You can't dip your toe in the media pool lately without hearing about $4-a-gallon gas. If the media buzz isn't enough to get your attention, seeing a $75 tab on the gas pump when you top off your tank will certainly do the trick. For investors in energy stocks the ride up to that $4 has been a smooth one, right back up to the levels not seen since early 2008. Exxon Mobil, Chevron, Conoco, all have happy shareholders lately.
Of course, higher energy prices may mean less economic activity. You've heard this (and lived it) before: drive less, lower the thermostat, change vacation plans, and so on. At the industrial level higher energy costs mean higher product prices, lower sales, smaller profits, or some of all three. Thus many analysts are predicting the end of the world, something analysts seem to do with startling regularity (remember Fukushima Daiichi?).

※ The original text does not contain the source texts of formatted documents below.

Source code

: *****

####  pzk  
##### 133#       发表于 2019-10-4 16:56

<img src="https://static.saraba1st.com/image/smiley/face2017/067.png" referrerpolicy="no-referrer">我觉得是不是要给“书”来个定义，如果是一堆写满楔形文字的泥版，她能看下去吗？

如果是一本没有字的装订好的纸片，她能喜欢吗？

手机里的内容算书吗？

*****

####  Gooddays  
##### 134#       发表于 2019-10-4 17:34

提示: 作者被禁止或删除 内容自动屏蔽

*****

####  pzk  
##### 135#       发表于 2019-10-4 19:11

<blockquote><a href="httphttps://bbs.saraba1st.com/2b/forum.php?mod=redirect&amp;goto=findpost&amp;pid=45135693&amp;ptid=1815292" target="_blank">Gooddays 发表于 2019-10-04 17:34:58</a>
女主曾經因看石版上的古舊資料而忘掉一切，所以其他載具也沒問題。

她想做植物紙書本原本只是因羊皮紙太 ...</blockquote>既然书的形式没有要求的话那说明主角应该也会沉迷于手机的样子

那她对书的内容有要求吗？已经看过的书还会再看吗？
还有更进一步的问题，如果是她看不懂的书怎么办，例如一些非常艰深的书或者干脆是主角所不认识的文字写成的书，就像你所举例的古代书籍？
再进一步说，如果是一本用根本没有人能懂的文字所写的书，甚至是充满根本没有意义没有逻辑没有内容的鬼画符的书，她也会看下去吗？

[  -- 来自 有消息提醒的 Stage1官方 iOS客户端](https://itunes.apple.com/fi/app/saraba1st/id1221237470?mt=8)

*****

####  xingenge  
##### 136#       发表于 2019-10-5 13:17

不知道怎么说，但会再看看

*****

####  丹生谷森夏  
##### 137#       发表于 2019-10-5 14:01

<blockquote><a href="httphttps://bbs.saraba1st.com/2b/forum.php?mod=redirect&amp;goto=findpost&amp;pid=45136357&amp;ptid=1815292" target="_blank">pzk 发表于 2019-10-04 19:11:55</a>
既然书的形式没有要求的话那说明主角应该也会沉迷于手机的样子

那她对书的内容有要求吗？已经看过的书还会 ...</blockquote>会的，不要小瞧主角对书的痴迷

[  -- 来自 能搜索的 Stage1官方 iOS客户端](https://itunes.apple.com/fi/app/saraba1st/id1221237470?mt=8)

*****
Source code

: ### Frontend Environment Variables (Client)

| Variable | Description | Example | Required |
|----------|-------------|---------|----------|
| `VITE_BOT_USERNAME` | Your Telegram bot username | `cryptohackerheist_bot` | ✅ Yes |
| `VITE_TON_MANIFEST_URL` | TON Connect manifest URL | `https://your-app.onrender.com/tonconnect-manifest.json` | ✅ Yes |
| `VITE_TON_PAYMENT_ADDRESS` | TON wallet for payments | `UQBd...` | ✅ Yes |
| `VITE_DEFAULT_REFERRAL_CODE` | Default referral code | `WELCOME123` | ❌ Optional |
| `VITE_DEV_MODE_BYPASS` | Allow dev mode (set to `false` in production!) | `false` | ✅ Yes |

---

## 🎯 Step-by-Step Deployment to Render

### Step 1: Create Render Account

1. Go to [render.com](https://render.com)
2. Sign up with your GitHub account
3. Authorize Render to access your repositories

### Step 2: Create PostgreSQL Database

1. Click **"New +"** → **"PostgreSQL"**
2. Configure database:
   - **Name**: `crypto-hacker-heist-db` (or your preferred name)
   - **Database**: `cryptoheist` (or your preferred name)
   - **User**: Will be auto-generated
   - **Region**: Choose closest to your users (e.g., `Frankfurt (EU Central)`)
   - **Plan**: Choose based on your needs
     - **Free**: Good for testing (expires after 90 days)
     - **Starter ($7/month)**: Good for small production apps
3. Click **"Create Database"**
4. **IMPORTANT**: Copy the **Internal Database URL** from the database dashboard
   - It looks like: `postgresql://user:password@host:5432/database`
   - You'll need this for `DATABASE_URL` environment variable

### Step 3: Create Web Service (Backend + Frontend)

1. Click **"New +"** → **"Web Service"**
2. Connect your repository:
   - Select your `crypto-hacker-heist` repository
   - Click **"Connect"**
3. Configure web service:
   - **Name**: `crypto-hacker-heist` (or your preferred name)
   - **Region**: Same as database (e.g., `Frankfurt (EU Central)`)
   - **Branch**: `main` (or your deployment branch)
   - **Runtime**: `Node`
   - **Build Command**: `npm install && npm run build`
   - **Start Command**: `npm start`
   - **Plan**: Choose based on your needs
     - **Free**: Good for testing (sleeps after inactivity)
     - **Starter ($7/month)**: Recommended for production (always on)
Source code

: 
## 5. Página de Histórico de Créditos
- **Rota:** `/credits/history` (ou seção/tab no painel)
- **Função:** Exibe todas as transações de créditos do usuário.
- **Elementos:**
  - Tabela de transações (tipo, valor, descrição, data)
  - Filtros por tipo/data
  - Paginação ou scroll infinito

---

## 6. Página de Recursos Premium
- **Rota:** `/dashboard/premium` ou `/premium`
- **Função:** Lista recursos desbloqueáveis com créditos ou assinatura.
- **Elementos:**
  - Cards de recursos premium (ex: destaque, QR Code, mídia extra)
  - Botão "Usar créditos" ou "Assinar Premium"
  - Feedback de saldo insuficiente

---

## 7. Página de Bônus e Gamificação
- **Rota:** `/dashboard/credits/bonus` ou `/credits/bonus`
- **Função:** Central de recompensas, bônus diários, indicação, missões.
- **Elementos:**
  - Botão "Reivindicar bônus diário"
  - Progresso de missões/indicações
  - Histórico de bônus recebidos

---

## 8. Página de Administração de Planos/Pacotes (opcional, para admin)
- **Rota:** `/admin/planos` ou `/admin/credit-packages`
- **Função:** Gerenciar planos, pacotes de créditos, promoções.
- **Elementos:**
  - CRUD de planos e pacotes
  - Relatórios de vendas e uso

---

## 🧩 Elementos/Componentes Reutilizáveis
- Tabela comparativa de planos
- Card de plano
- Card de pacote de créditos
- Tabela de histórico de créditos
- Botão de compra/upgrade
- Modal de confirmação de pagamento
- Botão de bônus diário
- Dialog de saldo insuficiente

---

My guess is that the world won't end, and the first quarter earnings reports that we are beginning to see from most public companies will look, for the most part, like the robustly growing earnings you would expect from mid-stage economic recovery. Watch for dividend increases, too.
No end in sight, not yet.
(This article contains the current opinions of the author but not necessarily those of Brighton Securities Corp. The author's opinions are subject to change without notice. This blog post is for informational purposes only. Forecasts, estimates, and certain information contained herein should not be considered as investment advice or a recommendation of any particular security, strategy or investment product. References to specific securities and their issuers are for illustrative purposes only and are not intended and should not be interpreted as recommendations to purchase or sell such securities).